» PROBLEM SET
[1] In the libvirt SGX article, what did the Nova service have to be taught to generate?
[2] Please copy the libvirt SGX article word for word from "First attempts" to "virtual machine natively.".

» TEXT PROVIDED
___

How we added Intel SGX CPU flags to libvirt

Several months have passed since the article about Intel SGX implementation in our public cloud was published . During this time, the solution has been significantly improved. Basically, the improvements relate to the elimination of minor bugs and improvements for our own convenience.







There is, however, one point that I would like to talk about in more detail.






In the previous article, we wrote that as part of the implementation of SGX support, it was necessary to teach the Nova service to generate an XML file with the necessary settings for the guest domain. This problem turned out to be complex and interesting: while working on its solution, we had to understand in detail, using the libvirt example, how programs in general interact with instruction sets in x86 processors. There are very, very few detailed and most importantly - clearly written materials on this topic. We hope that our experience will be useful to everyone involved in virtualization. However, first things first.



First attempts



Let us repeat the formulation of the task once again: we needed to pass the SGX support parameters to the XML configuration file of the virtual machine. When we just started solving this problem, there was no SGX support in OpenStack and libvirt, respectively, it was impossible to transfer them to the XML of the virtual machine natively.

___

» DATA SECTION
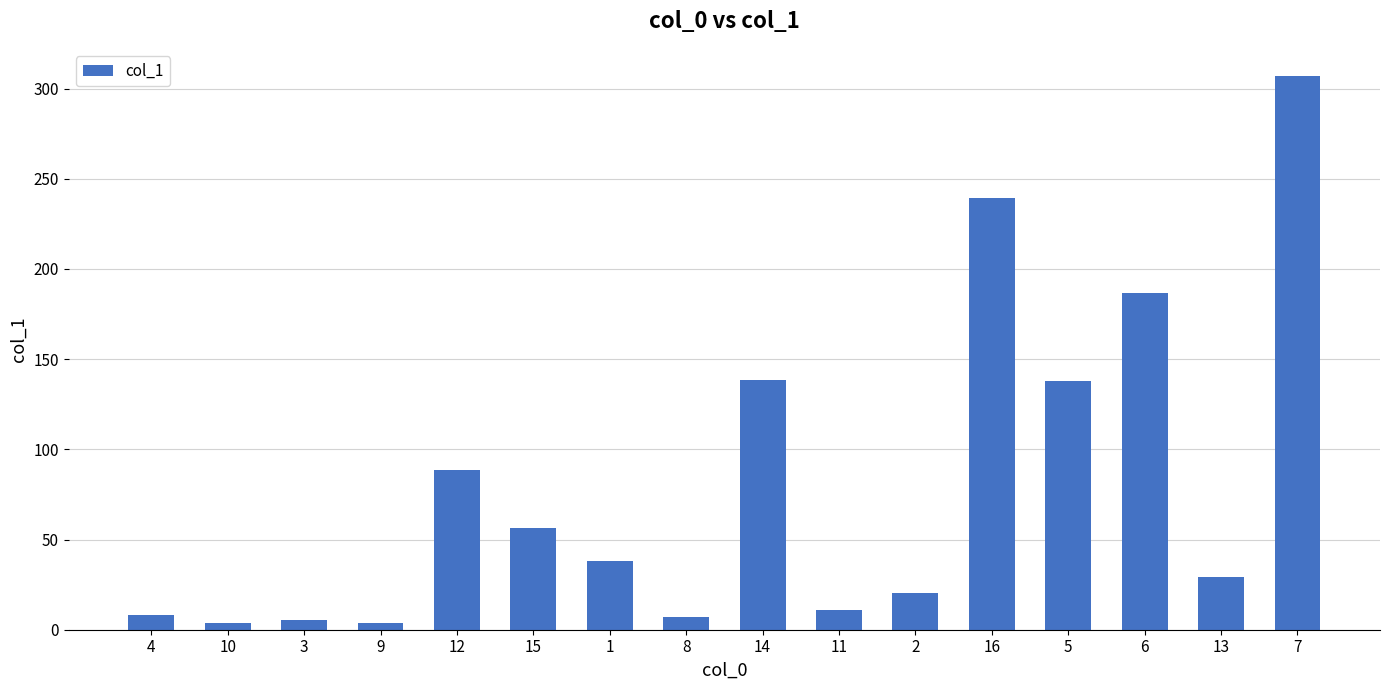

The value at 1 is 38.0. True or false?

True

___

» SOLUTIONS BELOW
[1] An XML file with the necessary settings for the guest domain.

[2]
First attempts



Let us repeat the formulation of the task once again: we needed to pass the SGX support parameters to the XML configuration file of the virtual machine. When we just started solving this problem, there was no SGX support in OpenStack and libvirt, respectively, it was impossible to transfer them to the XML of the virtual machine natively.